* BEGIN Dataset content *

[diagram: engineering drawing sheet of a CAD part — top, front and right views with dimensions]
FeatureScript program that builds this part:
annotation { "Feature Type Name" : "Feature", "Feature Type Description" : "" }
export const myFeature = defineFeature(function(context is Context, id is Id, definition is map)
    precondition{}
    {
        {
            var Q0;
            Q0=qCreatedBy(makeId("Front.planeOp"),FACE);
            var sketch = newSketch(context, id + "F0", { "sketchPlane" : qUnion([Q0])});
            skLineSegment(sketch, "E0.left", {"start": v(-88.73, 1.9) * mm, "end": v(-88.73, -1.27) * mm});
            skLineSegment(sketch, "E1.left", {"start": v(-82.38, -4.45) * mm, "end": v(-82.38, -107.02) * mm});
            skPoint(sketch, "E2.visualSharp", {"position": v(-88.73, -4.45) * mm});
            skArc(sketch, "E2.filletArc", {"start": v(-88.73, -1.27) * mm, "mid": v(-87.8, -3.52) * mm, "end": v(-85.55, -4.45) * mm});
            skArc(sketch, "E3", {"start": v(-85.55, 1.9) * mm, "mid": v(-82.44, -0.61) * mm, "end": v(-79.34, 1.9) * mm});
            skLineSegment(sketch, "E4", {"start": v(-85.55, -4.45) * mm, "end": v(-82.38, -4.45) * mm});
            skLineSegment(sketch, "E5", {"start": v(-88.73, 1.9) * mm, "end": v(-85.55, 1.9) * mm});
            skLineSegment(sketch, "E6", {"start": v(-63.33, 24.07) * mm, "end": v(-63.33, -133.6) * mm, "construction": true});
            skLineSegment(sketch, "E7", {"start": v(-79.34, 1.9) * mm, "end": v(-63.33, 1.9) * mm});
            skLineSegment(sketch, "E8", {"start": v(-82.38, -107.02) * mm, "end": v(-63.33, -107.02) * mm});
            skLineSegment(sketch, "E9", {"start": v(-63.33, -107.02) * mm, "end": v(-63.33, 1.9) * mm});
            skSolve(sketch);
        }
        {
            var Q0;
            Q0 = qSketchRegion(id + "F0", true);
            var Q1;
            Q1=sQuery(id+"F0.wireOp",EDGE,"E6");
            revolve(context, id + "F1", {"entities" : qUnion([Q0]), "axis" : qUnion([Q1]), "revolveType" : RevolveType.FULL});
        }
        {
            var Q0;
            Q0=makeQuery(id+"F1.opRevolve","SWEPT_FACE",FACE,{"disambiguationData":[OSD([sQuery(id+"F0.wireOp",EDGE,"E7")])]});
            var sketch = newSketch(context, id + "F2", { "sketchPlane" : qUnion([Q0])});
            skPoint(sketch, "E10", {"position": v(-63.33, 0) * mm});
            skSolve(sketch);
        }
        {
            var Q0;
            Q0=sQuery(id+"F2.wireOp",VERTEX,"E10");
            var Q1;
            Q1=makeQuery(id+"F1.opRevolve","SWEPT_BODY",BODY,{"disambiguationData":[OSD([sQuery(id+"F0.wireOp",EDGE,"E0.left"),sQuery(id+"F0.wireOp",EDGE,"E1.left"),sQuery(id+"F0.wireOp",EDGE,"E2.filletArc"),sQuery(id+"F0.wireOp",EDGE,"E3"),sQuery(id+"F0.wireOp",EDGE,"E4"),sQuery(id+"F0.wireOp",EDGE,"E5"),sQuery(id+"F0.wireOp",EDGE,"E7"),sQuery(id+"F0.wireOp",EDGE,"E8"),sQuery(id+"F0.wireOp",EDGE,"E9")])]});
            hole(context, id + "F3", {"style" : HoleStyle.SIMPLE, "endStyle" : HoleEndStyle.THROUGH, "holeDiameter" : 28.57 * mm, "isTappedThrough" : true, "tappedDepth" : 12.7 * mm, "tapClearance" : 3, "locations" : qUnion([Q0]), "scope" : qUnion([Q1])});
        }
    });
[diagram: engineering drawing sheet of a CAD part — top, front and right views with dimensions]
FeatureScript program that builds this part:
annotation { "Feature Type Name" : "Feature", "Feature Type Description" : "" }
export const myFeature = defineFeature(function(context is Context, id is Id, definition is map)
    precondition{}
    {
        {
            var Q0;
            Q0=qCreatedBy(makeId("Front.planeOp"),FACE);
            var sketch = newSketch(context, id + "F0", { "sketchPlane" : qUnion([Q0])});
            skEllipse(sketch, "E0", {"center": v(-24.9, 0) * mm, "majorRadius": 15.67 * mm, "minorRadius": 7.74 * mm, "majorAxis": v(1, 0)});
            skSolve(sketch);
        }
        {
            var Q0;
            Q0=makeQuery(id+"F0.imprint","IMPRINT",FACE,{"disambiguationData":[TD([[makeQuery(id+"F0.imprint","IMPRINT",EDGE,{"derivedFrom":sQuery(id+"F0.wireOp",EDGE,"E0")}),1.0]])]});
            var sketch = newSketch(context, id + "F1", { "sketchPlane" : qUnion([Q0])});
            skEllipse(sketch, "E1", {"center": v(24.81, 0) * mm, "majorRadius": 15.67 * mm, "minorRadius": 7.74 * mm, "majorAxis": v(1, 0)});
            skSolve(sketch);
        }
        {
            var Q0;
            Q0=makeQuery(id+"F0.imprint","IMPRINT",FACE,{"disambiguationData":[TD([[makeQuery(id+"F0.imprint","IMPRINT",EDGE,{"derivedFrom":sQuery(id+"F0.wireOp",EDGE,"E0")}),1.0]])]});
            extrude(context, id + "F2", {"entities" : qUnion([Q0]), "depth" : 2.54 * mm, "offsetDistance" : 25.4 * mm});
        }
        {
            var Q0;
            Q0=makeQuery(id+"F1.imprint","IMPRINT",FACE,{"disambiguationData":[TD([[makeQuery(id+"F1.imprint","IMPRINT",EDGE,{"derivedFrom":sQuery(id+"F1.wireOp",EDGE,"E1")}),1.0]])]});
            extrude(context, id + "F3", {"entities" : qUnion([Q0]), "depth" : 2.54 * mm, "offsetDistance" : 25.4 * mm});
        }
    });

* END Dataset content *

Instructions for the task:
Please write out all of the data above again, word for word.

Exercise solution:
[diagram: engineering drawing sheet of a CAD part — top, front and right views with dimensions]
FeatureScript program that builds this part:
annotation { "Feature Type Name" : "Feature", "Feature Type Description" : "" }
export const myFeature = defineFeature(function(context is Context, id is Id, definition is map)
    precondition{}
    {
        {
            var Q0;
            Q0=qCreatedBy(makeId("Front.planeOp"),FACE);
            var sketch = newSketch(context, id + "F0", { "sketchPlane" : qUnion([Q0])});
            skLineSegment(sketch, "E0.left", {"start": v(-88.73, 1.9) * mm, "end": v(-88.73, -1.27) * mm});
            skLineSegment(sketch, "E1.left", {"start": v(-82.38, -4.45) * mm, "end": v(-82.38, -107.02) * mm});
            skPoint(sketch, "E2.visualSharp", {"position": v(-88.73, -4.45) * mm});
            skArc(sketch, "E2.filletArc", {"start": v(-88.73, -1.27) * mm, "mid": v(-87.8, -3.52) * mm, "end": v(-85.55, -4.45) * mm});
            skArc(sketch, "E3", {"start": v(-85.55, 1.9) * mm, "mid": v(-82.44, -0.61) * mm, "end": v(-79.34, 1.9) * mm});
            skLineSegment(sketch, "E4", {"start": v(-85.55, -4.45) * mm, "end": v(-82.38, -4.45) * mm});
            skLineSegment(sketch, "E5", {"start": v(-88.73, 1.9) * mm, "end": v(-85.55, 1.9) * mm});
            skLineSegment(sketch, "E6", {"start": v(-63.33, 24.07) * mm, "end": v(-63.33, -133.6) * mm, "construction": true});
            skLineSegment(sketch, "E7", {"start": v(-79.34, 1.9) * mm, "end": v(-63.33, 1.9) * mm});
            skLineSegment(sketch, "E8", {"start": v(-82.38, -107.02) * mm, "end": v(-63.33, -107.02) * mm});
            skLineSegment(sketch, "E9", {"start": v(-63.33, -107.02) * mm, "end": v(-63.33, 1.9) * mm});
            skSolve(sketch);
        }
        {
            var Q0;
            Q0 = qSketchRegion(id + "F0", true);
            var Q1;
            Q1=sQuery(id+"F0.wireOp",EDGE,"E6");
            revolve(context, id + "F1", {"entities" : qUnion([Q0]), "axis" : qUnion([Q1]), "revolveType" : RevolveType.FULL});
        }
        {
            var Q0;
            Q0=makeQuery(id+"F1.opRevolve","SWEPT_FACE",FACE,{"disambiguationData":[OSD([sQuery(id+"F0.wireOp",EDGE,"E7")])]});
            var sketch = newSketch(context, id + "F2", { "sketchPlane" : qUnion([Q0])});
            skPoint(sketch, "E10", {"position": v(-63.33, 0) * mm});
            skSolve(sketch);
        }
        {
            var Q0;
            Q0=sQuery(id+"F2.wireOp",VERTEX,"E10");
            var Q1;
            Q1=makeQuery(id+"F1.opRevolve","SWEPT_BODY",BODY,{"disambiguationData":[OSD([sQuery(id+"F0.wireOp",EDGE,"E0.left"),sQuery(id+"F0.wireOp",EDGE,"E1.left"),sQuery(id+"F0.wireOp",EDGE,"E2.filletArc"),sQuery(id+"F0.wireOp",EDGE,"E3"),sQuery(id+"F0.wireOp",EDGE,"E4"),sQuery(id+"F0.wireOp",EDGE,"E5"),sQuery(id+"F0.wireOp",EDGE,"E7"),sQuery(id+"F0.wireOp",EDGE,"E8"),sQuery(id+"F0.wireOp",EDGE,"E9")])]});
            hole(context, id + "F3", {"style" : HoleStyle.SIMPLE, "endStyle" : HoleEndStyle.THROUGH, "holeDiameter" : 28.57 * mm, "isTappedThrough" : true, "tappedDepth" : 12.7 * mm, "tapClearance" : 3, "locations" : qUnion([Q0]), "scope" : qUnion([Q1])});
        }
    });
[diagram: engineering drawing sheet of a CAD part — top, front and right views with dimensions]
FeatureScript program that builds this part:
annotation { "Feature Type Name" : "Feature", "Feature Type Description" : "" }
export const myFeature = defineFeature(function(context is Context, id is Id, definition is map)
    precondition{}
    {
        {
            var Q0;
            Q0=qCreatedBy(makeId("Front.planeOp"),FACE);
            var sketch = newSketch(context, id + "F0", { "sketchPlane" : qUnion([Q0])});
            skEllipse(sketch, "E0", {"center": v(-24.9, 0) * mm, "majorRadius": 15.67 * mm, "minorRadius": 7.74 * mm, "majorAxis": v(1, 0)});
            skSolve(sketch);
        }
        {
            var Q0;
            Q0=makeQuery(id+"F0.imprint","IMPRINT",FACE,{"disambiguationData":[TD([[makeQuery(id+"F0.imprint","IMPRINT",EDGE,{"derivedFrom":sQuery(id+"F0.wireOp",EDGE,"E0")}),1.0]])]});
            var sketch = newSketch(context, id + "F1", { "sketchPlane" : qUnion([Q0])});
            skEllipse(sketch, "E1", {"center": v(24.81, 0) * mm, "majorRadius": 15.67 * mm, "minorRadius": 7.74 * mm, "majorAxis": v(1, 0)});
            skSolve(sketch);
        }
        {
            var Q0;
            Q0=makeQuery(id+"F0.imprint","IMPRINT",FACE,{"disambiguationData":[TD([[makeQuery(id+"F0.imprint","IMPRINT",EDGE,{"derivedFrom":sQuery(id+"F0.wireOp",EDGE,"E0")}),1.0]])]});
            extrude(context, id + "F2", {"entities" : qUnion([Q0]), "depth" : 2.54 * mm, "offsetDistance" : 25.4 * mm});
        }
        {
            var Q0;
            Q0=makeQuery(id+"F1.imprint","IMPRINT",FACE,{"disambiguationData":[TD([[makeQuery(id+"F1.imprint","IMPRINT",EDGE,{"derivedFrom":sQuery(id+"F1.wireOp",EDGE,"E1")}),1.0]])]});
            extrude(context, id + "F3", {"entities" : qUnion([Q0]), "depth" : 2.54 * mm, "offsetDistance" : 25.4 * mm});
        }
    });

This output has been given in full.